Topic Modeling on Clinical Social Work Notes for Exploring Social Determinants of Health Factors
This work addresses the need for better SDoH data extraction in healthcare, particularly for social workers and researchers, but it is incremental as it applies existing methods to a new data source.
The researchers tackled the problem of identifying social determinants of health (SDoH) by analyzing clinical social work notes, which are often overlooked, and found that topic modeling on 0.95 million notes extracted 11 robust topics related to factors like financial status and abuse history, demonstrating rich and unique SDoH information.
Most research studying social determinants of health (SDoH) has focused on physician notes or structured elements of the electronic medical record (EMR). We hypothesize that clinical notes from social workers, whose role is to ameliorate social and economic factors, might provide a richer source of data on SDoH. We sought to perform topic modeling to identify robust topics of discussion within a large cohort of social work notes. We retrieved a diverse, deidentified corpus of 0.95 million clinical social work notes from 181,644 patients at the University of California, San Francisco. We used word frequency analysis and Latent Dirichlet Allocation (LDA) topic modeling analysis to characterize this corpus and identify potential topics of discussion.

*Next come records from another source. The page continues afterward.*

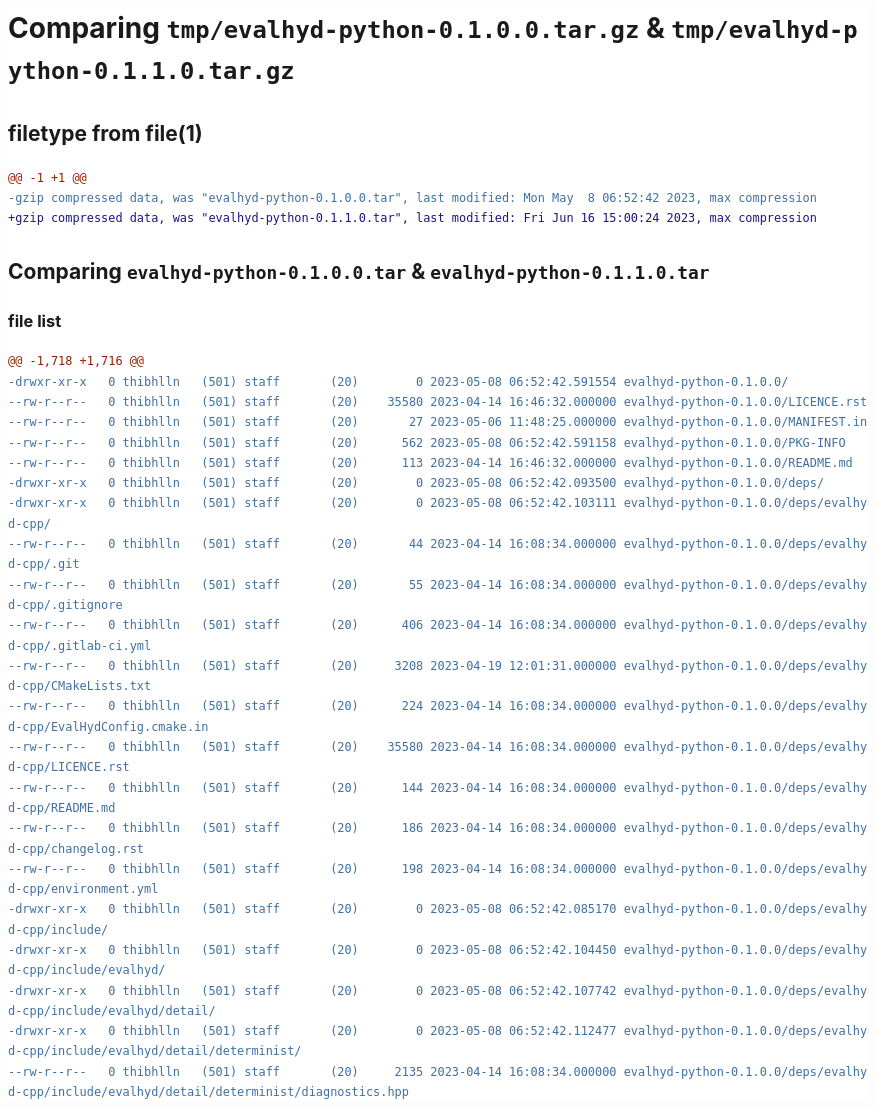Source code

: # Comparing `tmp/evalhyd-python-0.1.0.0.tar.gz` & `tmp/evalhyd-python-0.1.1.0.tar.gz`

## filetype from file(1)

```diff
@@ -1 +1 @@
-gzip compressed data, was "evalhyd-python-0.1.0.0.tar", last modified: Mon May  8 06:52:42 2023, max compression
+gzip compressed data, was "evalhyd-python-0.1.1.0.tar", last modified: Fri Jun 16 15:00:24 2023, max compression
```

## Comparing `evalhyd-python-0.1.0.0.tar` & `evalhyd-python-0.1.1.0.tar`

### file list

```diff
@@ -1,718 +1,716 @@
-drwxr-xr-x   0 thibhlln   (501) staff       (20)        0 2023-05-08 06:52:42.591554 evalhyd-python-0.1.0.0/
--rw-r--r--   0 thibhlln   (501) staff       (20)    35580 2023-04-14 16:46:32.000000 evalhyd-python-0.1.0.0/LICENCE.rst
--rw-r--r--   0 thibhlln   (501) staff       (20)       27 2023-05-06 11:48:25.000000 evalhyd-python-0.1.0.0/MANIFEST.in
--rw-r--r--   0 thibhlln   (501) staff       (20)      562 2023-05-08 06:52:42.591158 evalhyd-python-0.1.0.0/PKG-INFO
--rw-r--r--   0 thibhlln   (501) staff       (20)      113 2023-04-14 16:46:32.000000 evalhyd-python-0.1.0.0/README.md
-drwxr-xr-x   0 thibhlln   (501) staff       (20)        0 2023-05-08 06:52:42.093500 evalhyd-python-0.1.0.0/deps/
-drwxr-xr-x   0 thibhlln   (501) staff       (20)        0 2023-05-08 06:52:42.103111 evalhyd-python-0.1.0.0/deps/evalhyd-cpp/
--rw-r--r--   0 thibhlln   (501) staff       (20)       44 2023-04-14 16:08:34.000000 evalhyd-python-0.1.0.0/deps/evalhyd-cpp/.git
--rw-r--r--   0 thibhlln   (501) staff       (20)       55 2023-04-14 16:08:34.000000 evalhyd-python-0.1.0.0/deps/evalhyd-cpp/.gitignore
--rw-r--r--   0 thibhlln   (501) staff       (20)      406 2023-04-14 16:08:34.000000 evalhyd-python-0.1.0.0/deps/evalhyd-cpp/.gitlab-ci.yml
--rw-r--r--   0 thibhlln   (501) staff       (20)     3208 2023-04-19 12:01:31.000000 evalhyd-python-0.1.0.0/deps/evalhyd-cpp/CMakeLists.txt
--rw-r--r--   0 thibhlln   (501) staff       (20)      224 2023-04-14 16:08:34.000000 evalhyd-python-0.1.0.0/deps/evalhyd-cpp/EvalHydConfig.cmake.in
--rw-r--r--   0 thibhlln   (501) staff       (20)    35580 2023-04-14 16:08:34.000000 evalhyd-python-0.1.0.0/deps/evalhyd-cpp/LICENCE.rst
--rw-r--r--   0 thibhlln   (501) staff       (20)      144 2023-04-14 16:08:34.000000 evalhyd-python-0.1.0.0/deps/evalhyd-cpp/README.md
--rw-r--r--   0 thibhlln   (501) staff       (20)      186 2023-04-14 16:08:34.000000 evalhyd-python-0.1.0.0/deps/evalhyd-cpp/changelog.rst
--rw-r--r--   0 thibhlln   (501) staff       (20)      198 2023-04-14 16:08:34.000000 evalhyd-python-0.1.0.0/deps/evalhyd-cpp/environment.yml
-drwxr-xr-x   0 thibhlln   (501) staff       (20)        0 2023-05-08 06:52:42.085170 evalhyd-python-0.1.0.0/deps/evalhyd-cpp/include/
-drwxr-xr-x   0 thibhlln   (501) staff       (20)        0 2023-05-08 06:52:42.104450 evalhyd-python-0.1.0.0/deps/evalhyd-cpp/include/evalhyd/
-drwxr-xr-x   0 thibhlln   (501) staff       (20)        0 2023-05-08 06:52:42.107742 evalhyd-python-0.1.0.0/deps/evalhyd-cpp/include/evalhyd/detail/
-drwxr-xr-x   0 thibhlln   (501) staff       (20)        0 2023-05-08 06:52:42.112477 evalhyd-python-0.1.0.0/deps/evalhyd-cpp/include/evalhyd/detail/determinist/
--rw-r--r--   0 thibhlln   (501) staff       (20)     2135 2023-04-14 16:08:34.000000 evalhyd-python-0.1.0.0/deps/evalhyd-cpp/include/evalhyd/detail/determinist/diagnostics.hpp
```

Word frequency analysis identified both medical and non-medical terms associated with specific ICD10 chapters. The LDA topic modeling analysis extracted 11 topics related to social determinants of health risk factors including financial status, abuse history, social support, risk of death, and mental health. In addition, the topic modeling approach captured the variation between different types of social work notes and across patients with different types of diseases or conditions. We demonstrated that social work notes contain rich, unique, and otherwise unobtainable information on an individual's SDoH.